I recently started working for a client near my alma mater and former employer, the University of Notre Dame. When the project team and I visited our client’s campus, I couldn’t help making a special trip one evening to walk around my old campus and take in the nostalgia. And at Notre Dame, you’re hit with it almost immediately.
The first thing you see when you’re driving up Notre Dame Avenue is the golden dome of Main Building, that night glistening in the moonlit rain. To the left, the unmistakable spires of the Basilica. To the right, the rising stands of the football stadium. All around, the gothic architecture of buildings both new and old.
The campus is saturated with iconic visuals just like these. But it was during this trip I noticed the smaller things, too.
I had just finished walking through a new campus building, and as I reached out my hand to push open the door, I was hit with something that screamed, “This is Notre Dame”: the door push plate.
Now, this might sound silly, but it was at this moment that I realized almost all Notre Dame buildings, especially the newer ones, have the same gothic-style push plate on the inside of every exterior door. Putting my hand up to it, I could remember what the intricate curves felt like under my hand. I remembered walking out of classroom buildings, leaving my office at the end of the day, and late-night study sessions in the library. All from pushing open a door. That’s a branded environment. That’s branding at its finest.
A Notre Dame architect once said that everything on the university’s campus is designed to further the school’s mission.

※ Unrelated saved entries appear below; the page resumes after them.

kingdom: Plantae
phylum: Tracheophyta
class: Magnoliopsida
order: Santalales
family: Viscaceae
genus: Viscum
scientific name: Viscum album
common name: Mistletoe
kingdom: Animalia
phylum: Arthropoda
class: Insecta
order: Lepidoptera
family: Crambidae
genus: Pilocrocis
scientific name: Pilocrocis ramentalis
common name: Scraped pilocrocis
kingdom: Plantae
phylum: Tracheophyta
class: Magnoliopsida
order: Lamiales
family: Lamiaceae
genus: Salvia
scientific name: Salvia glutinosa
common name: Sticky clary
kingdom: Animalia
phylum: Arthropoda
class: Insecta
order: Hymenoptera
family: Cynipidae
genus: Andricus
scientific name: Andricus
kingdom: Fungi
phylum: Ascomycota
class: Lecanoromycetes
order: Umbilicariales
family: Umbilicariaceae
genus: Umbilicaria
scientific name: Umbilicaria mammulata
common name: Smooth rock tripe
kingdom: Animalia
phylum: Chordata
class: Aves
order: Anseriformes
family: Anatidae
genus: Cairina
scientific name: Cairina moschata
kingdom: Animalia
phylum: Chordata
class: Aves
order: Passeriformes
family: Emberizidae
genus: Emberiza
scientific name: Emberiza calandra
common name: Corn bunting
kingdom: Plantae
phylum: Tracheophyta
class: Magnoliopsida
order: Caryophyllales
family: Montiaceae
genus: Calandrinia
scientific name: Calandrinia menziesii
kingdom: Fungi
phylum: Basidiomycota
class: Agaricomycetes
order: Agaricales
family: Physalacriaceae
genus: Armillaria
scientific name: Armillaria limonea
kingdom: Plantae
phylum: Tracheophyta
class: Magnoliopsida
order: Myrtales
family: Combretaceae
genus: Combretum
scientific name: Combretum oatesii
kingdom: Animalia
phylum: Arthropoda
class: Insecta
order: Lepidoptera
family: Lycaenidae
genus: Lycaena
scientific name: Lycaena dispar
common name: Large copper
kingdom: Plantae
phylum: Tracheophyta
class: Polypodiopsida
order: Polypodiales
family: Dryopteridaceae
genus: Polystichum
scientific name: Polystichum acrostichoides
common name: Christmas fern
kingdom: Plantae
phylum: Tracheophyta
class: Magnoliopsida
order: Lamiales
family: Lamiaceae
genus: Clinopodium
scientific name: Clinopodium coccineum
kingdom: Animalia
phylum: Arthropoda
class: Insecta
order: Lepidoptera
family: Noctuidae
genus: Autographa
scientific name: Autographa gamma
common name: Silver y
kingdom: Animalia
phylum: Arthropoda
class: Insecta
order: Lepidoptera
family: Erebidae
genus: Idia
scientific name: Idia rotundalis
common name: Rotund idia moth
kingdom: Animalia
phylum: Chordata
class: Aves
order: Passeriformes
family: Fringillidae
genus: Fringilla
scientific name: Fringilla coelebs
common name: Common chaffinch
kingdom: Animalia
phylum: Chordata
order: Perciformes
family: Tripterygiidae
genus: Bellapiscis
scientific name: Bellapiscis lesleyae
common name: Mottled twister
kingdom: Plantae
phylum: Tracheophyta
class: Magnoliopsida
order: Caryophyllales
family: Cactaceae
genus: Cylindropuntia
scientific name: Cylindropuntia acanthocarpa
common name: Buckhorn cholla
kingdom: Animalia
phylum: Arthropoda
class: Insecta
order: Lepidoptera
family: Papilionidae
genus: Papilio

It shows. And it’s something that more schools should—and are starting to—consider.
When institutions are revamping their brand, they think of taglines, fonts, colors, design elements, writing styles, etc. And those things are important—essential, in fact—for a brand to be successful. Often times, though, the bigger details are overlooked. What does the layout of your buildings say? How do room decorations, furnishings, landscaping, and sidewalk paths speak to what your stand for, what you value? How does the entrance to your campus set an immediate good or bad impression?
Last year, I worked on a brand master plan for a university that employed Stamats’ services in conjunction with a landscape architecture firm. The school wanted to completely overhaul their campus look from buildings to flowerbeds so that it more accurately reflected their institutional values and mission.
We worked with the other firm to redo everything about this institution’s campus—from changing out signage, reflowing pathways, and adding gathering and reflective spaces for students to razing buildings, erecting new ones, and creating new vehicle traffic patterns. At the end of the project, this university had a long-term campus brand master plan in place that will take them step by step through how to change their environment over the years to come.
I would love to see more campuses start to think like this. It’s a great way to impress upon prospective students and their parents the mission and vision of your institution in a different way. It builds school spirit among your current students, faculty, and staff. And it stirs up within alumni the great memories of the time they spent on campus, which can lead to greater post-grad involvement and donations.
It’s the embodiment of your brand working for you. Who wouldn’t want that?